Brick by brick, Deryl McKissack is building on a legacy. If you've ever taken in the magnitude of memorials, you've seen her handiwork.
"In a project like this, you know, there are a thousand moving parts," McKissack said.
For her, it's in the blood. She's part of a long line of architects, builders and dreamers.
"My family goes back to my great-great-grandfather who was a slave and came to this country in 1790. And he was a builder as a slave. And he passed a trade of building down to my great-grandfather," McKissack continued.
He would pass it down to his sons, who would become the first Black licensed architects in the southeast and officially start the family business in 1905. But it didn't end there. McKissack's father also took on the family legacy and her mother continued the work after his illness.
"I started at six in the family business with my father. He would take us to work with him on Saturdays. I'm a twin and my mother needed a break," McKissack said. "And so he would take us on Saturdays and prop up on the drawing boards — because we didn't have computers back then — and he would have us draw."
In 1990, armed with a degree in civil engineering and $1000, McKissack launched her own firm.
"I had a lot to prove," she said. "I was one person. I was Black. I was female in a male-dominated industry. Why would anybody want to work with me?"
But somebody did eventually, after she picked up the phone and reached out to 150 potential clients.
"I don't need a handout," McKissack said. "If you give me an opportunity, I'm not going to let you down. And I built on that. My first client was Georgetown. I started with a $5,000 fee project and within six months I signed a million dollars worth of work with them."
From there, the repertoire grew from the U.S. Treasury restoration to modernizing D.C. area schools, to the design of Ghana's Cape Coast museum and project management on several U.S. airports.
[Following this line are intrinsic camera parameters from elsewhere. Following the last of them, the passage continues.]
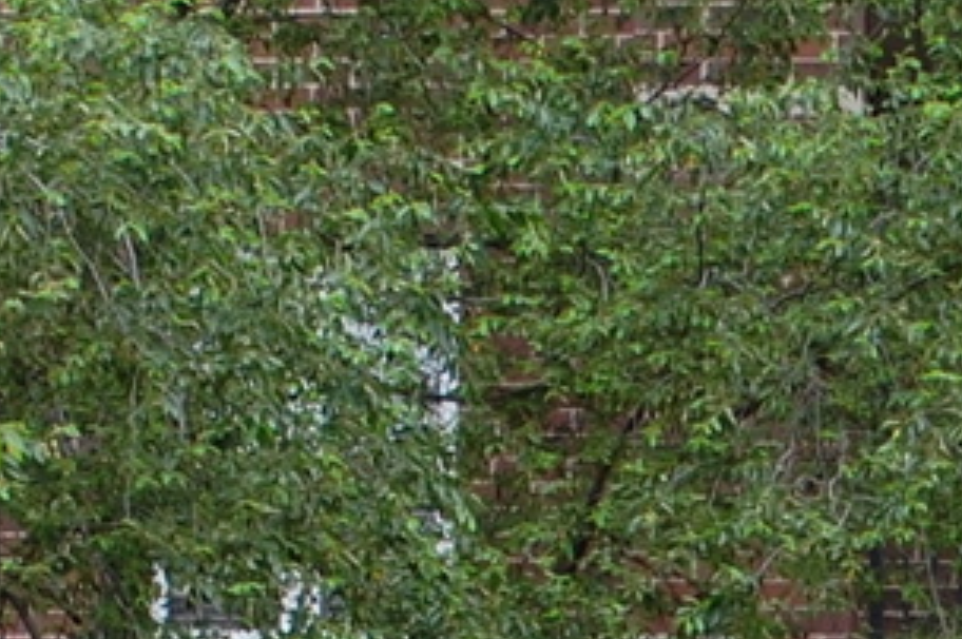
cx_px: 1120
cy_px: 1275
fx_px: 5979
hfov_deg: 9.1
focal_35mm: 224
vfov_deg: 6.0
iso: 220
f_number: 5.6
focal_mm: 28
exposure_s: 1/125
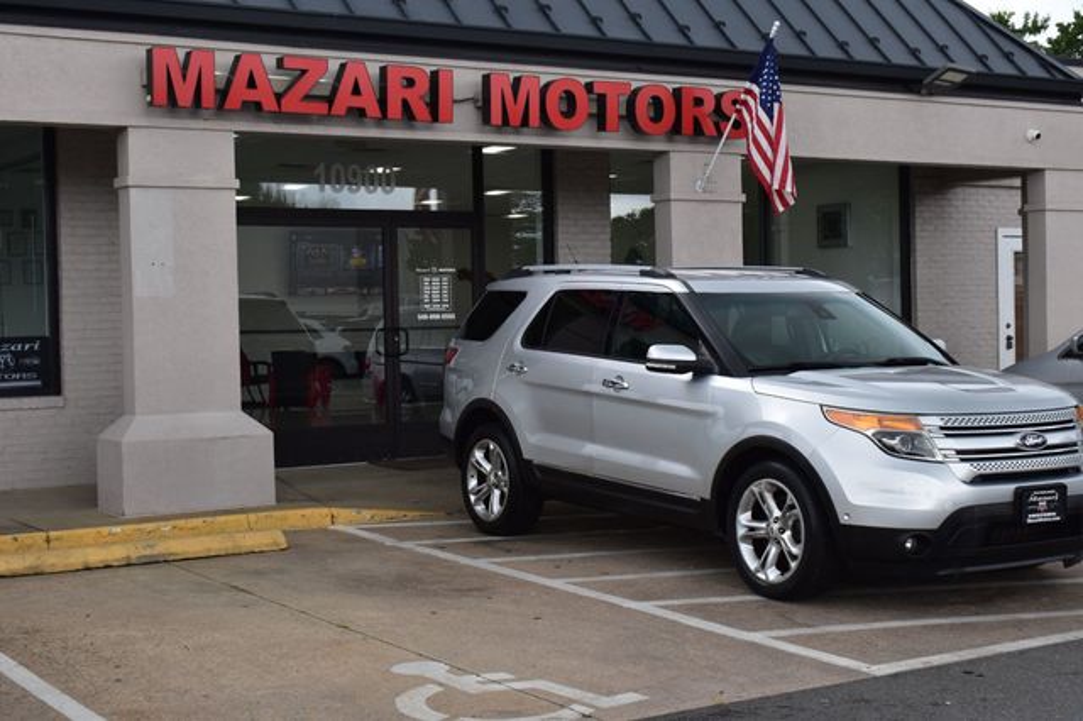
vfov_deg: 25.0
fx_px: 1624
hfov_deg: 36.9
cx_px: 542
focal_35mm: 54
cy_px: 360
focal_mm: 36
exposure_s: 1/250
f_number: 10
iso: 400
"This particular job, you know, there was work on a taxiway in the apron all around the concourse. There was a lot of different activities here in the concourse."
But it was the appointment as architect of record for the Martin Luther King Jr. memorial that solidified McKissack's own stamp on history.
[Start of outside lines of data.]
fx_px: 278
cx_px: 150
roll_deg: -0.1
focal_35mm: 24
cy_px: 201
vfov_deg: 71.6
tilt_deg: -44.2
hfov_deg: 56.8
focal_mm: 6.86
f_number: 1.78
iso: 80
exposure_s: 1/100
"I think about my ancestors and what they went through, the atrocities they went through — Jim Crow laws and you name it, slavery and all of that — for me to be sitting here today and even be sitting there then would just bring tears to my eyes because there had never been a time when a Black firm had designed something on a national mall."
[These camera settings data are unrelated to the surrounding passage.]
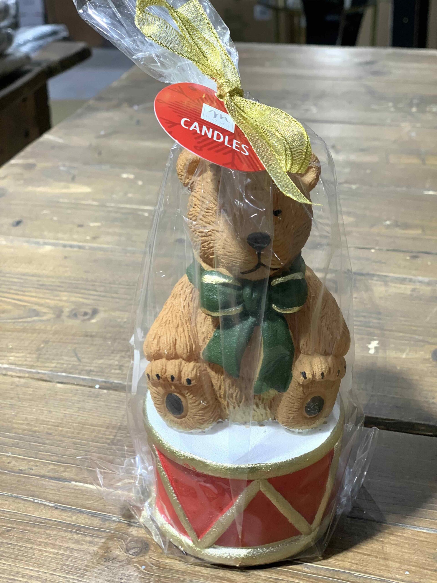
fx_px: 875
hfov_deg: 28.0
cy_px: 292
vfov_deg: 36.8
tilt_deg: -28.5
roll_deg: +2.0
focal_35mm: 52
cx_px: 218
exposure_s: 1/50
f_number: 2.4
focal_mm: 6
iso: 100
Today her firm handles more than $15 billion in projects. But it wasn't a crystal stair. She says she faced misogyny and racism along the way.
"I've been discriminated against by Black men as well as White men," McKissacks said. "You want to say, you know, 'It's just a white male world and da da da da da.' But that's not true when you're a woman coming into this. And it's microaggressions in the sense that you can see them huddling together. You're left out."
A joint report from two architectural organizations found 2% of the nation's architects identify as African American. The barriers of obtaining licensure include the cost and a lack of support from their employer.
McKissack says she has come up with a plan to diversify the industry, enlisting some of the biggest firms in the country.
"Board members need to be Black in those companies so that there is a true understanding at the top of how policy makes Black people feel uncomfortable or how things are said and written," McKissack said. "So there are microaggressions, and then there's Black companies that need to be sustained."
Because like the McKissacks before her, she's laying a foundation she hopes lasts for generations to come.
"I believe that everybody is unique," she said. "They come here with a special purpose. And when they find that purpose, nothing can stop them. And as long as they're working and walking in that purpose, nothing can stop them."